Tuesday, 16 August 2016

FOX, GIANT, MAJOR AND BILLY

August 1957 was the month that a British Football League player William John Charles left home to play for Juventus for a fee of £65,000. This was an amount twice the previous record spent by Real Madrid on John Fox Watson of Fulham, one of the few early international transactions from an British league club and of course Charles opened the flood gates, with Jimmy Greaves, Gerry Hitchin, Dennis  Law and others heading south (for a while).

Watson was a Scot who had played local football as a youngster and then signed for Bury FC pre-war. He lost a few years being called up and then he joined Fulham, went to Real Madrid briefly, came back to Crystal Palace and ended up at Canterbury City (Kent!).

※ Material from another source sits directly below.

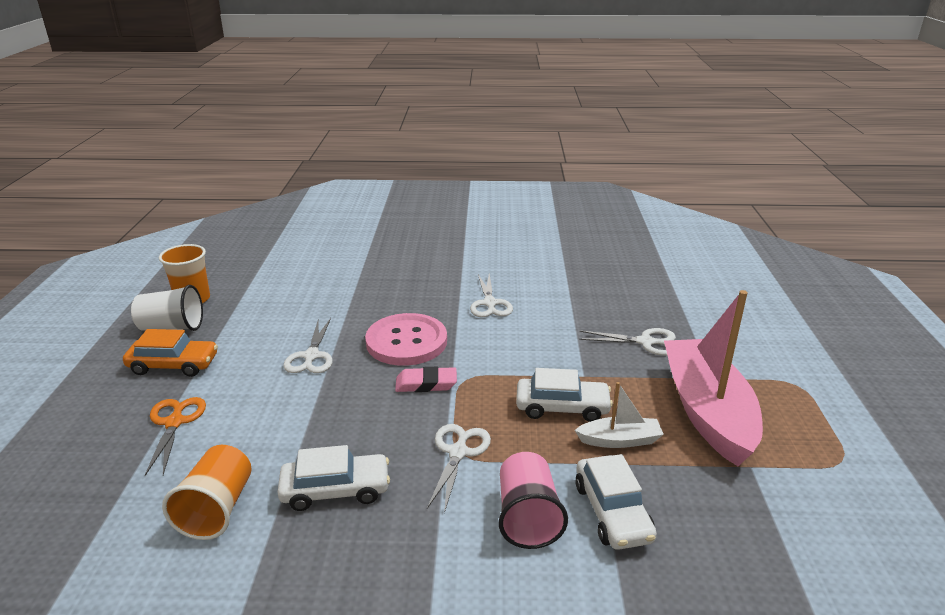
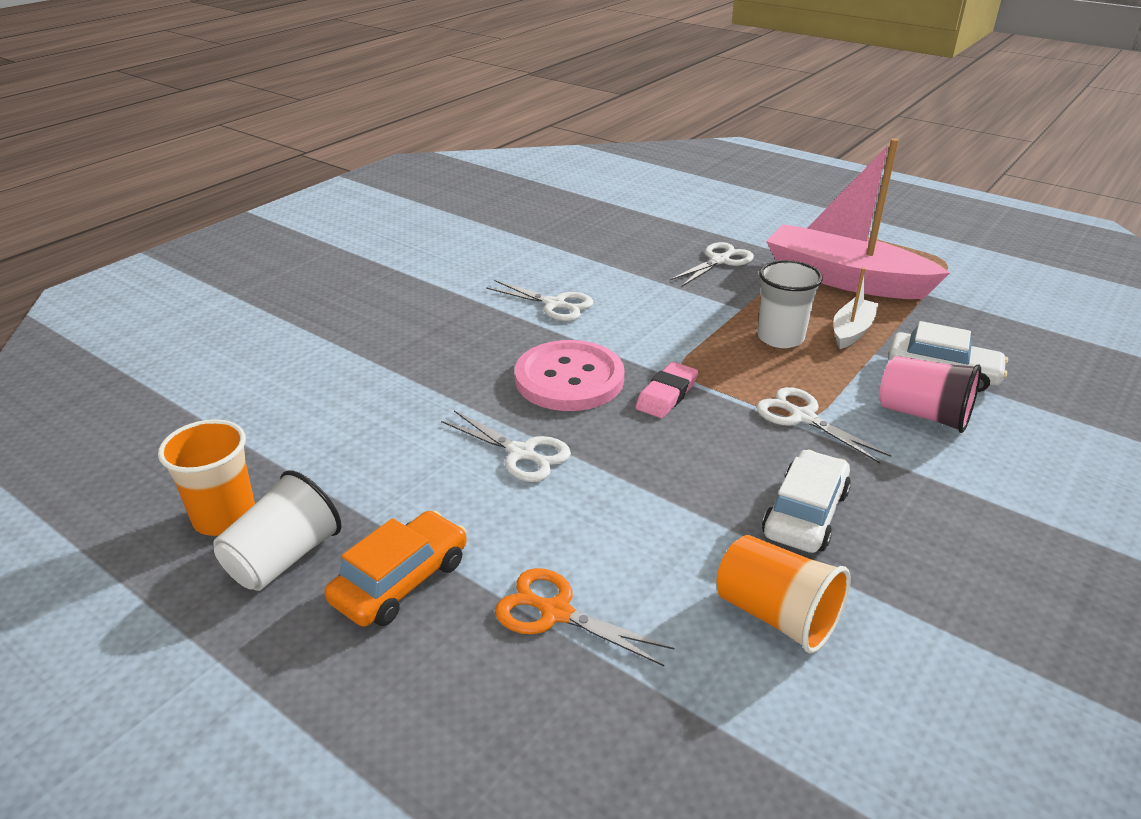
camera: 55 degrees left, 5 degrees up
(562, 407) = (780, 338): white car -> white cup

I have given John Charles quite a bit of space in a previous blog which you should read. He was an outstanding player and gentleman. The Gentle Giant.
http://baileyfootballblog.blogspot.co.uk/2015/02/with-il-gigante-buono-wales-might-have.html

Taken from his local side Gendros in Wales, he trialled at Leeds and was signed on in September 1948 by Major Frank Buckley and making his debut in front of a small appreciative crowd against Queen of the South in a friendly.

The result was 0-0 which does not sound too exciting, but Charles was still a teenager and he snuffed out Billy Houliston, a Scottish international who, 10 days earlier, had run England riot at Wembley in front of over 98,000, helping the Scots to a 3-1 victory.

Houliston played 120 games after the war, in the Scottish league and scored 60 goals. His robust style of play unsettled the England defenders and he scored 5 goals in 7 appearances for his country. He did not upset JC in the friendly, however.

The remarkable link is that Charles was scouted and then joined Leeds Utd in 1948 managed by the POMO man, Major Franklin Charles Buckley. Buckley managed clubs from 1919 including Norwich, Blackpool, Wolves, Hull, Leeds and finally Walsall through till 1955.

The Major was responsible for the development of the Position Of Maximum Possibility, a style of play adopted by Graham Taylor, John Beck and David Bassett and others. Basically Long Ball!

John Charles, between 1948 and 1974 played 715 matches scoring 370 goals, remembering that he could play anywhere, he often found himself at centre half, whihc makes that tally all the more impressive. His career took him from Juve to Leeds again, briefly, Roma, Cardiff City, Hereford Utd as player-manager and then Merthyr Town and finally Hamilton Steelers in Canada. He died in February 2004 aged 72.
JC represented Wales 38 times scoring 15 times. He was never cautioned or sent off.